Convert to JPEG from YUV420 CUDA device memory

I have a YUV420 frame in 3 CUDA buffers (one for each plane) as allocated by nppiMalloc_8u_C1 after converting from another image format via this library NVIDIA 2D Image And Signal Performance Primitives (NPP): Color and Sampling Conversion. I want to convert that to JPEG format (without saving the JPEG to a file). This would be easy using the NvJPEG libary however, as per nvjpeg.h is missing on TX2, NvJPEG is not available on the TX2. I could use the NvJpegEncoder class however that seems to be geared towards converting one DMA buffer to another DMA buffer and I think that would be very inefficient considering I already have the image in CUDA memory and do not otherwise need to copy the data into a DMA buffer. Is there some other way to do this? Am I missing something?

Sorry for late reply.
Your proposal looks to be an optimal solution:

npp buffer(packed RGB) -> NvBuffer in RGBA -> NvBufferTransform() -> NvBuffer in NV12 or YUV420 -> NvJPEGEncoder

Please refer to samples in /usr/src/jetson_multimedia. You can check cuda_postprocess() in 12_camera_v4l2_cuda, for getting CUDA pointer. And 05_jpeg_encode for jpeg encoding.

Thank you. Can I treat the NvBuffer as CUDA memory and call nppi functions on it directly or do I have to copy out of the NvBuffer and into memory allocated by cudaMalloc?

NvBuffer can be treated as a CUDA memory but it looks like RGBA is not supported in NPP functions. So may need one more buffer for re-sampling RGB to RGBA.

Are both NPP and NvBuffer CUDA accelerated?


Yes. NPP is CUDA accelerated. NvBuffer is hardware DMA buffer which can be accessed by hardware engines(GPU, NVENC, NVDEC, VIC, …) directly.

Is NVJPEGEncoder CUDA accelerated or hardware accelerated or does it just use CPU? Also for color conversions that are supported by both NvBuffer transform and NPP, which library will produce the fastest results on TX2?
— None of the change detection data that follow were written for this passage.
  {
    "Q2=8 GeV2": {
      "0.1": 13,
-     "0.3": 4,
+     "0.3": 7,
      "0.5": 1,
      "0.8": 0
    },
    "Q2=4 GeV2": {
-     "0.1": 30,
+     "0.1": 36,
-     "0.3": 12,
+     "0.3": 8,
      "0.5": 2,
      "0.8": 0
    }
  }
NvJPEGEncoder uses an independent JPEG codec engine. It does not use GPU and CPU.

For color conversion, if you call NvBufferTransform(), it uses hardware converter VIC. If you call NPP function, it uses GPU.
If in your use-case, you need GPU for high loading task, we suggest call NvBufferTransform().
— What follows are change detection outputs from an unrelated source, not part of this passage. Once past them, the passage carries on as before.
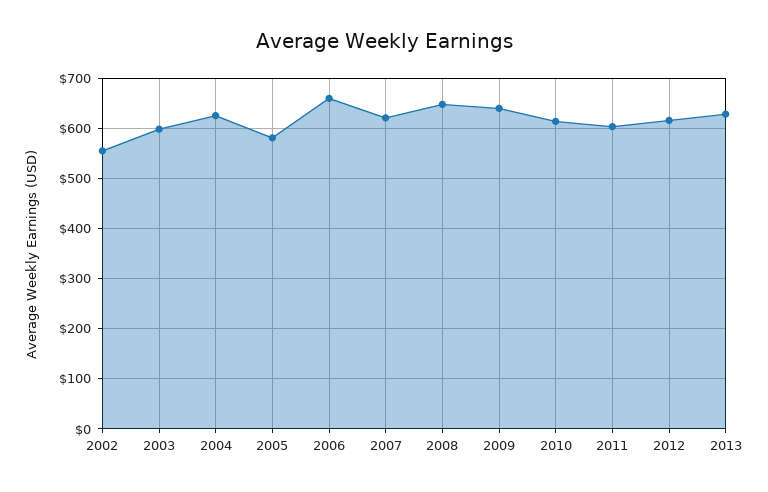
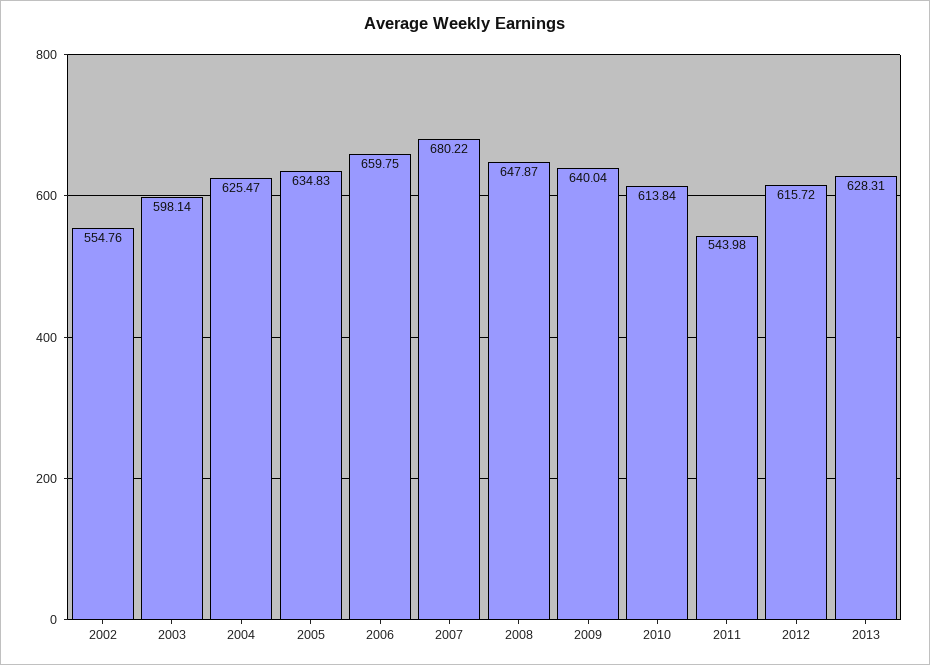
  {
    "2002": 554.76,
    "2003": 598.14,
    "2004": 625.47,
-   "2005": 580,
+   "2005": 634.83,
    "2006": 659.75,
-   "2007": 620,
+   "2007": 680.22,
    "2008": 647.87,
    "2009": 640.04,
    "2010": 613.84,
-   "2011": 600,
+   "2011": 543.98,
    "2012": 615.72,
    "2013": 628.31
  }

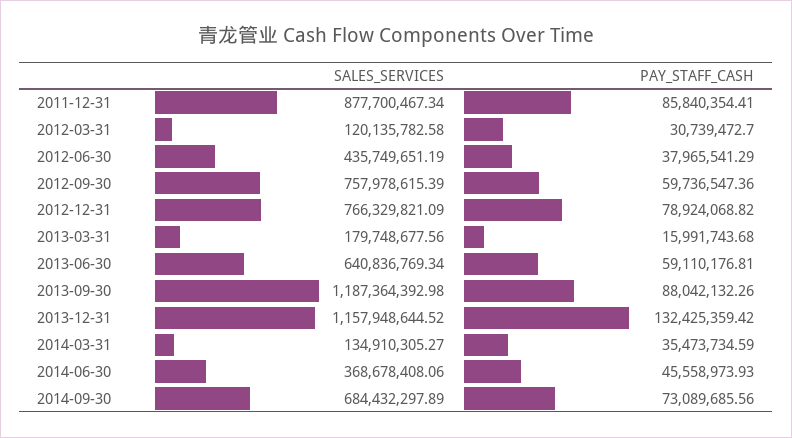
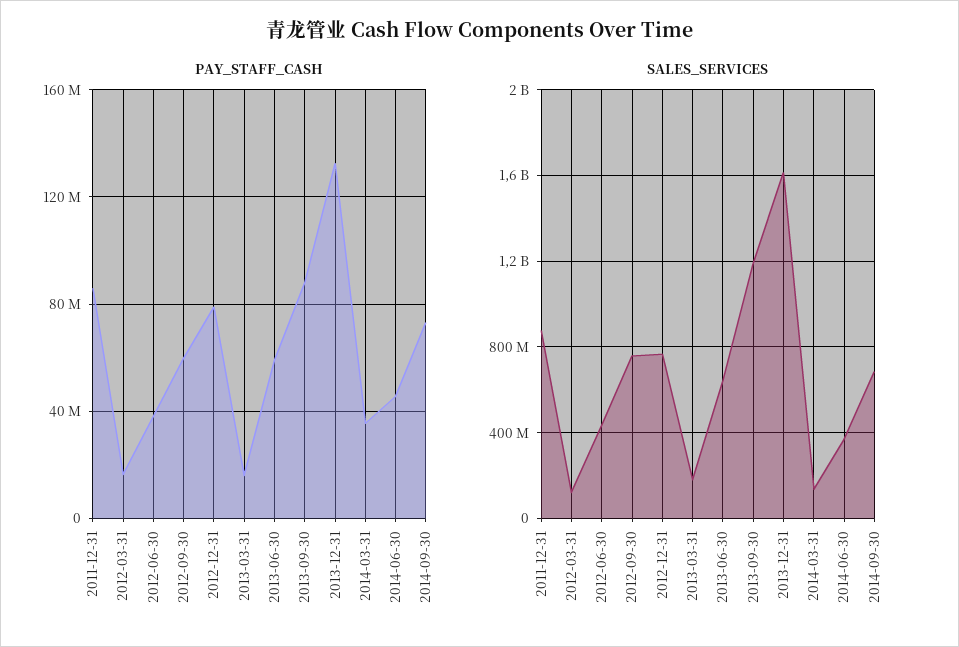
  {
    "SALES_SERVICES": {
      "2011-12-31": 877700467.34,
      "2012-03-31": 120135782.58,
      "2012-06-30": 435749651.19,
      "2012-09-30": 757978615.39,
      "2012-12-31": 766329821.09,
      "2013-03-31": 179748677.56,
      "2013-06-30": 640836769.34,
      "2013-09-30": 1187364392.98,
-     "2013-12-31": 1157948644.52,
+     "2013-12-31": 1600000000,
      "2014-03-31": 134910305.27,
      "2014-06-30": 368678408.06,
      "2014-09-30": 684432297.89
    },
    "PAY_STAFF_CASH": {
      "2011-12-31": 85840354.41,
-     "2012-03-31": 30739472.7,
+     "2012-03-31": 15000000,
      "2012-06-30": 37965541.29,
      "2012-09-30": 59736547.36,
      "2012-12-31": 78924068.82,
      "2013-03-31": 15991743.68,
      "2013-06-30": 59110176.81,
      "2013-09-30": 88042132.26,
      "2013-12-31": 132425359.42,
      "2014-03-31": 35473734.59,
      "2014-06-30": 45558973.93,
      "2014-09-30": 73089685.56
    }
  }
Thank you, I am using this information to write a TX2 image conversion library that will do compile-time shortest path analysis for all possible image conversions using a combination of Npp, NvBuffer, and NvJPEGEncoder/NvJPEGDecoder. Is it safe to treat NvBuffer planes as device memory and use them for input and output of Npp functions. I mainly need that for doing conversions to/from packed color spaces.